What to do: Locate every line below that contains the string "skCircle" and copy each of those lines.

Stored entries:
- - - - -

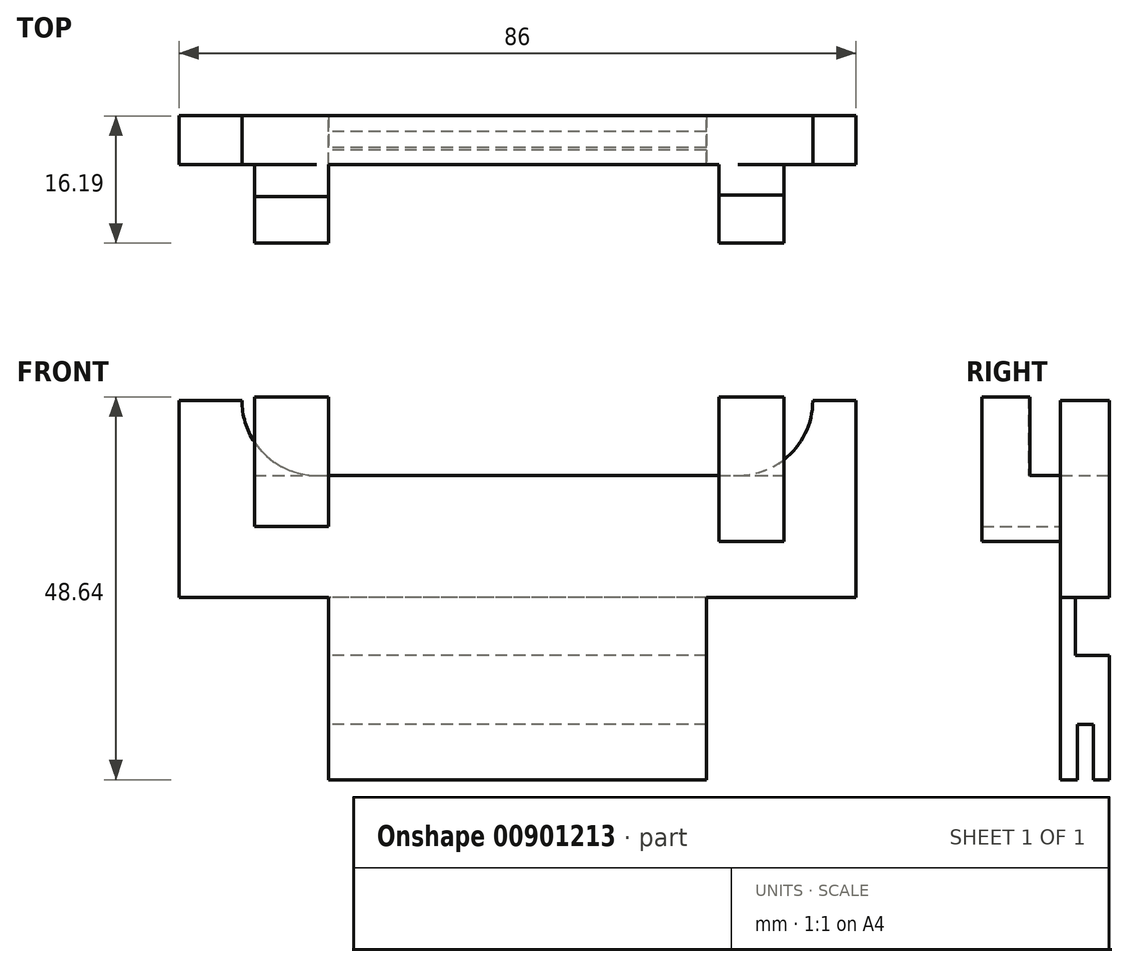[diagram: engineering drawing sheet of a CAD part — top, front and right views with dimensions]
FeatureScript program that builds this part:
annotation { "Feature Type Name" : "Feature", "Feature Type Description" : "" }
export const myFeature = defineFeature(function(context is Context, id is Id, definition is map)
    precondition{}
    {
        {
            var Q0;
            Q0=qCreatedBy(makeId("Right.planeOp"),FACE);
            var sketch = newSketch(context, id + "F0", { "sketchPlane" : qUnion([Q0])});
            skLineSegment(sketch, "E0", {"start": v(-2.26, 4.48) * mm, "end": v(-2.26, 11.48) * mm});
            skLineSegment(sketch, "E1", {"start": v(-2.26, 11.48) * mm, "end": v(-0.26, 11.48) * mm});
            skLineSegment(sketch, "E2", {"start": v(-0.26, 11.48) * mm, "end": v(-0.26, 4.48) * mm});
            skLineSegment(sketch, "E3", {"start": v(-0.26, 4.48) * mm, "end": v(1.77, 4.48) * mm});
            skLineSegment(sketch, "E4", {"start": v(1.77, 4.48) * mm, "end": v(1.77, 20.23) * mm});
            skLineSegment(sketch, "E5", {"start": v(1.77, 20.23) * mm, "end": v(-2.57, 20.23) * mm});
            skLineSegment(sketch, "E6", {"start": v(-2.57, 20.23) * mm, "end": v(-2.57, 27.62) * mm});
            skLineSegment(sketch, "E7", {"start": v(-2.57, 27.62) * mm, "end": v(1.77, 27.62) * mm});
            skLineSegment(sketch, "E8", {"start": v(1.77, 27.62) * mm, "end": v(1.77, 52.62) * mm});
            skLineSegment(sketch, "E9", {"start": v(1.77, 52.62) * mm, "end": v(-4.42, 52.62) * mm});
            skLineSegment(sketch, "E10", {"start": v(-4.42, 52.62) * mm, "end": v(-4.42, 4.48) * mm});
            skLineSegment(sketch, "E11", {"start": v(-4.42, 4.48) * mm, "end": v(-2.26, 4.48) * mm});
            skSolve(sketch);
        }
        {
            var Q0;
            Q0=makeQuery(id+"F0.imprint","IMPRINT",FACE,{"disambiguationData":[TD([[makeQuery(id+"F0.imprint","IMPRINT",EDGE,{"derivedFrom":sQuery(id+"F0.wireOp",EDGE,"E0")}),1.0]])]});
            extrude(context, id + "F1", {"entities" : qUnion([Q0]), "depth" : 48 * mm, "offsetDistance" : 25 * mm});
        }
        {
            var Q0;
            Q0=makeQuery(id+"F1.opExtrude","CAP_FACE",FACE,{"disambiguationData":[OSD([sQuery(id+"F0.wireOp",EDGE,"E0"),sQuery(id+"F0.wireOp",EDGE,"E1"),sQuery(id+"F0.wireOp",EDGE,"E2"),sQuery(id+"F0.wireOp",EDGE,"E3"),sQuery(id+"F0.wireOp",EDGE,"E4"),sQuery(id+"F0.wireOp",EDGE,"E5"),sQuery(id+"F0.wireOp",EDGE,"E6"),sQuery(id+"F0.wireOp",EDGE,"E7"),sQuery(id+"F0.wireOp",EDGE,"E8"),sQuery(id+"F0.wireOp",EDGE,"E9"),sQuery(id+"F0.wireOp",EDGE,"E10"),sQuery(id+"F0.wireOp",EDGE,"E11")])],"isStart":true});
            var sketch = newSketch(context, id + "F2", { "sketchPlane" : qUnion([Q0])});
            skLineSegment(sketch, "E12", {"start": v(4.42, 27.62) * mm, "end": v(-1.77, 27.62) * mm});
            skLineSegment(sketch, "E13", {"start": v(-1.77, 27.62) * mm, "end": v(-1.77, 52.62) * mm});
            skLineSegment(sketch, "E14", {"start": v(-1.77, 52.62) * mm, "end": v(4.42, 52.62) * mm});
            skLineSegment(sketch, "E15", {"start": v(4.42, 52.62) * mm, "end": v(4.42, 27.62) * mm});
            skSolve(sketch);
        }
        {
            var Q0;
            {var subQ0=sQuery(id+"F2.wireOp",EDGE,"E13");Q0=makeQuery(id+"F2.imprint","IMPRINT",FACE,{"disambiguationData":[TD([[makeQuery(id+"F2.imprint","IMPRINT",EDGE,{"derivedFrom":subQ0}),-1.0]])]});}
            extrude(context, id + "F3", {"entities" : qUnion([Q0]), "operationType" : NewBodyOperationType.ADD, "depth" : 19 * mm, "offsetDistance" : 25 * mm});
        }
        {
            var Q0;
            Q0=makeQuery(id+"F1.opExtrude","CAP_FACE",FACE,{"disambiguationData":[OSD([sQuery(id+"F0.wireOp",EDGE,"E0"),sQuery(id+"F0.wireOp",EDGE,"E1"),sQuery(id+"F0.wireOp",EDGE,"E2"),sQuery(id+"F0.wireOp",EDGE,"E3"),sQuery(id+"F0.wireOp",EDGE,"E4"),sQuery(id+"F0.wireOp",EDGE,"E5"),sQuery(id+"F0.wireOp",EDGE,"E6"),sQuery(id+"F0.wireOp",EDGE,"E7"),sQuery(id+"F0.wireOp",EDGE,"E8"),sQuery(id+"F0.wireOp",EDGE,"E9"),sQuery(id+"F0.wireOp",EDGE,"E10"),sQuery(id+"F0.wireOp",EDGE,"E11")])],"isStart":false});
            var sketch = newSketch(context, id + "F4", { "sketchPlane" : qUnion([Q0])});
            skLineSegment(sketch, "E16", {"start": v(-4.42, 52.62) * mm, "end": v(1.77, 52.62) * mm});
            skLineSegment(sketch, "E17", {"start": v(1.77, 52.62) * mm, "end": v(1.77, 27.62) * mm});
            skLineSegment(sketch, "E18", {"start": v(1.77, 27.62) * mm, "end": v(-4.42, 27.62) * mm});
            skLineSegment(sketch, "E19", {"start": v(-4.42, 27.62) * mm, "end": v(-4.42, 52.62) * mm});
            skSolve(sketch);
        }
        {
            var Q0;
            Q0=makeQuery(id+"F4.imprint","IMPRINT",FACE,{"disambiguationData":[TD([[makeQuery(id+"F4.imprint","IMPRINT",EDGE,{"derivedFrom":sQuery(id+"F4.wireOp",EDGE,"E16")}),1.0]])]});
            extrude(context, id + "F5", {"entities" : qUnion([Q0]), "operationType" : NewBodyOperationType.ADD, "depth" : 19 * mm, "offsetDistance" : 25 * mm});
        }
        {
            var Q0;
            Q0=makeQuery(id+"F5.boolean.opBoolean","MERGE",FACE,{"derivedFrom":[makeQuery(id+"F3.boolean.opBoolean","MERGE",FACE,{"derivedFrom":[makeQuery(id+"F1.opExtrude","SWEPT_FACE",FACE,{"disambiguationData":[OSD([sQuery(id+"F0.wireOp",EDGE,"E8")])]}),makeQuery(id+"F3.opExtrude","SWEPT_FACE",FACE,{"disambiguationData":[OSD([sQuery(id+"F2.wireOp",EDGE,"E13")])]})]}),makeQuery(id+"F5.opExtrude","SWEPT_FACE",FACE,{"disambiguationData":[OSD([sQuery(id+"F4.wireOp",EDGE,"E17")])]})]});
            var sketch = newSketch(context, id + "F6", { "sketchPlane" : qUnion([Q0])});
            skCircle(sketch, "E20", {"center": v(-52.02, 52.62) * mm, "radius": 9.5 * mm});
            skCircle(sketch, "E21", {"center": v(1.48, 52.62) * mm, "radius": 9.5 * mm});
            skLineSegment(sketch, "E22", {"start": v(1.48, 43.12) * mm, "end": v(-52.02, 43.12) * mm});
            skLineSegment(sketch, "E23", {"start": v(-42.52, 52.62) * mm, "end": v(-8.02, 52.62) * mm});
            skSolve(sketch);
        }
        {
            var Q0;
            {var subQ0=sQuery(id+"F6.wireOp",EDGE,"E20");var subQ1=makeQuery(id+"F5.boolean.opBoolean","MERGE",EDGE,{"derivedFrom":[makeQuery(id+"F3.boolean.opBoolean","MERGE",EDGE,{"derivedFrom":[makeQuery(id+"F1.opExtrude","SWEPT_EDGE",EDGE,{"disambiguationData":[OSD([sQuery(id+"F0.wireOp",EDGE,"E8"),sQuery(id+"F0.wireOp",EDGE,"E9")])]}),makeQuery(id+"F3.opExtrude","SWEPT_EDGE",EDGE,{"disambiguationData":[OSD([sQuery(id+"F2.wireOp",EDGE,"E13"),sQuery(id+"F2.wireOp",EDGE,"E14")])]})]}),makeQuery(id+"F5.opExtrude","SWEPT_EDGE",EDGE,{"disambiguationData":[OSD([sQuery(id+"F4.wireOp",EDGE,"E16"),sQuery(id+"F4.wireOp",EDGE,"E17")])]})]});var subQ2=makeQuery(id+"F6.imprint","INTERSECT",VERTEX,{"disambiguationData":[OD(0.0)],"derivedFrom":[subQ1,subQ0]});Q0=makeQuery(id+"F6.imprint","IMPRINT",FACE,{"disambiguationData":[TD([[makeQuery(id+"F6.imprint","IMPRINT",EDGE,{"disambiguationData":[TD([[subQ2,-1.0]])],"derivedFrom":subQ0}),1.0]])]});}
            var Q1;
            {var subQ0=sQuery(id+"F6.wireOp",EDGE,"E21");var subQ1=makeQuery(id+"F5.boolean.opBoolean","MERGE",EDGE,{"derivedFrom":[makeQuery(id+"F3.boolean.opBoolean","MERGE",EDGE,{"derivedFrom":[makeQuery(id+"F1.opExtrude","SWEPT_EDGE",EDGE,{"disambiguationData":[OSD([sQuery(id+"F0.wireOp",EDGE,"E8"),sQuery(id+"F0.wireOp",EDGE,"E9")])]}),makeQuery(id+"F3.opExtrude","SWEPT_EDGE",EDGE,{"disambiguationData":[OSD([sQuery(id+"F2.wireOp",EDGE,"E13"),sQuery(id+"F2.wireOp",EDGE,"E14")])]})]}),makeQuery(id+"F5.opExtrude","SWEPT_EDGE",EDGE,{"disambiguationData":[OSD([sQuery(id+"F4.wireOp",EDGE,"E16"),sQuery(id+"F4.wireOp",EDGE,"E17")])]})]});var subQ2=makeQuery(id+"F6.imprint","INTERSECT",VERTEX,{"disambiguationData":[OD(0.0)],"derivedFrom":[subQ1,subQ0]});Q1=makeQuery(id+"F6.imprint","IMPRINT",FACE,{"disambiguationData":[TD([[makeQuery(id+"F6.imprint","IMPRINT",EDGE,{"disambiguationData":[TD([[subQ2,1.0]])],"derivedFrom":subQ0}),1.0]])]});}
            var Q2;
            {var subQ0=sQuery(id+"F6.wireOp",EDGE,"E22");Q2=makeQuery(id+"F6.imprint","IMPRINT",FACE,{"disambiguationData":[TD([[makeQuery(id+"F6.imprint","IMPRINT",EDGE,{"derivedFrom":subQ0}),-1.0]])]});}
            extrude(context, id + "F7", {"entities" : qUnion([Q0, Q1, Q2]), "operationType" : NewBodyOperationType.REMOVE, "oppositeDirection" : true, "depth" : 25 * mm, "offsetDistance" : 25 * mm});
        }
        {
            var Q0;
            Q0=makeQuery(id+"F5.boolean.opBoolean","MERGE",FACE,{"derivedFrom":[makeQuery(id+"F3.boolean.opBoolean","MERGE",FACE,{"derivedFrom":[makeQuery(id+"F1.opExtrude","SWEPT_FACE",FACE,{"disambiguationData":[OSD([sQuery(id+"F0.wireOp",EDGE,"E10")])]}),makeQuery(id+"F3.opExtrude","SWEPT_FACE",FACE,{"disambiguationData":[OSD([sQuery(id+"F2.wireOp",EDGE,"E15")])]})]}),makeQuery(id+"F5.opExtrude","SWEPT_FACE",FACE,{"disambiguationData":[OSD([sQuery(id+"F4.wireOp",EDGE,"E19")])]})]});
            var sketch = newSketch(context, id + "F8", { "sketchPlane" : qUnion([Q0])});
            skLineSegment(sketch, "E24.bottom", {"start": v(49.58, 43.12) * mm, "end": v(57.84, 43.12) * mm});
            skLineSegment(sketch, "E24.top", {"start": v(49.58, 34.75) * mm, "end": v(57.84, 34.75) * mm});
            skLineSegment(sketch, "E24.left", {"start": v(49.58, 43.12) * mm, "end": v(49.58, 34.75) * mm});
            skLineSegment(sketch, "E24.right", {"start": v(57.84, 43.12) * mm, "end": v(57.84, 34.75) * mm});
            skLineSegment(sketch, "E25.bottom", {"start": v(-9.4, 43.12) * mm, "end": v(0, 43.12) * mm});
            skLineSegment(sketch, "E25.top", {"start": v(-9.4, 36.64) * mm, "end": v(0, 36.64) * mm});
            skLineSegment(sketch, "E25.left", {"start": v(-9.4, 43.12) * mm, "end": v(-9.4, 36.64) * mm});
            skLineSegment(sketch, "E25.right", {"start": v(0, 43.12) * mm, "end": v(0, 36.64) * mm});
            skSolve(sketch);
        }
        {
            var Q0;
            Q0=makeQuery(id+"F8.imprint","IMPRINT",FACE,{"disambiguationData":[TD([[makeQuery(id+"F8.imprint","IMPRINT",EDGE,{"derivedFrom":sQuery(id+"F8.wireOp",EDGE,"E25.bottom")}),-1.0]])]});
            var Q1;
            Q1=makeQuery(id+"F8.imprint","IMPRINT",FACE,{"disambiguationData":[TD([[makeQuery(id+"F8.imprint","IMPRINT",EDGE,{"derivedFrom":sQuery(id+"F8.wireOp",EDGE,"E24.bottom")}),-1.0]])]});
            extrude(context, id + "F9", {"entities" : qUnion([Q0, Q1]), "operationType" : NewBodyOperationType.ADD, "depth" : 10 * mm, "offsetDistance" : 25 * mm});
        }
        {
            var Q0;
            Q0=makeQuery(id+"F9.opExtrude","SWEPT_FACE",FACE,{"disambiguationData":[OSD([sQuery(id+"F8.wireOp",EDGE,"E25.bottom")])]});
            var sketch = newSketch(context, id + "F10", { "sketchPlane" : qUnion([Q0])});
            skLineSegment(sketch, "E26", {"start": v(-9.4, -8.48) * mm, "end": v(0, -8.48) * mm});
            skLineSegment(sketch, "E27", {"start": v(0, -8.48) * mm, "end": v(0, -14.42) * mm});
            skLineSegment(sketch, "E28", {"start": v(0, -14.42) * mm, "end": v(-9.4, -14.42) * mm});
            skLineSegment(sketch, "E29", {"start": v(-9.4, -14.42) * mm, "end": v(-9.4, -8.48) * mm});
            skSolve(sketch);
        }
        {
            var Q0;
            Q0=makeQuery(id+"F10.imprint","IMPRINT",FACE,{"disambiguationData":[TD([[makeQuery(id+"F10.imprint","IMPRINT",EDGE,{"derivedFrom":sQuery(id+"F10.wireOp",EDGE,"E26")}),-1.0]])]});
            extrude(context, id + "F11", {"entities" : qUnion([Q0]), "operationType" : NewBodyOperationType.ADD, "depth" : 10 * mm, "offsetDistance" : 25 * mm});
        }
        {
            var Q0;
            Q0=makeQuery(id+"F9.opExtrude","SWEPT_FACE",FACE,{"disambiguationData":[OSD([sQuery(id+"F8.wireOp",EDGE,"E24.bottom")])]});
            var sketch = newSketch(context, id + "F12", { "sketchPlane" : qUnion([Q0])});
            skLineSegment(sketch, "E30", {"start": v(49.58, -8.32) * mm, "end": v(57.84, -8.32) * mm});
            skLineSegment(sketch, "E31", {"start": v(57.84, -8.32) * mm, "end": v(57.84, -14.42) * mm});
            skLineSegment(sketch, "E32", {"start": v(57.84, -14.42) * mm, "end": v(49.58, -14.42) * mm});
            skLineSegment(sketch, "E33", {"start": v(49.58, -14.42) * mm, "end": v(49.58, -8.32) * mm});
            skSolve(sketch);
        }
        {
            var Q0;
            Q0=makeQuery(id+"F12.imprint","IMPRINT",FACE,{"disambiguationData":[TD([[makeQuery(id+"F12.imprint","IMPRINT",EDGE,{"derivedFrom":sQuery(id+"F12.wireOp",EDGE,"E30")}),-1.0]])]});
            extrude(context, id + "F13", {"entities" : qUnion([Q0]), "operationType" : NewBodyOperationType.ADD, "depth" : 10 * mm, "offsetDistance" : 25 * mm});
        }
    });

- - - - -

Task response:
            skCircle(sketch, "E20", {"center": v(-52.02, 52.62) * mm, "radius": 9.5 * mm});
            skCircle(sketch, "E21", {"center": v(1.48, 52.62) * mm, "radius": 9.5 * mm});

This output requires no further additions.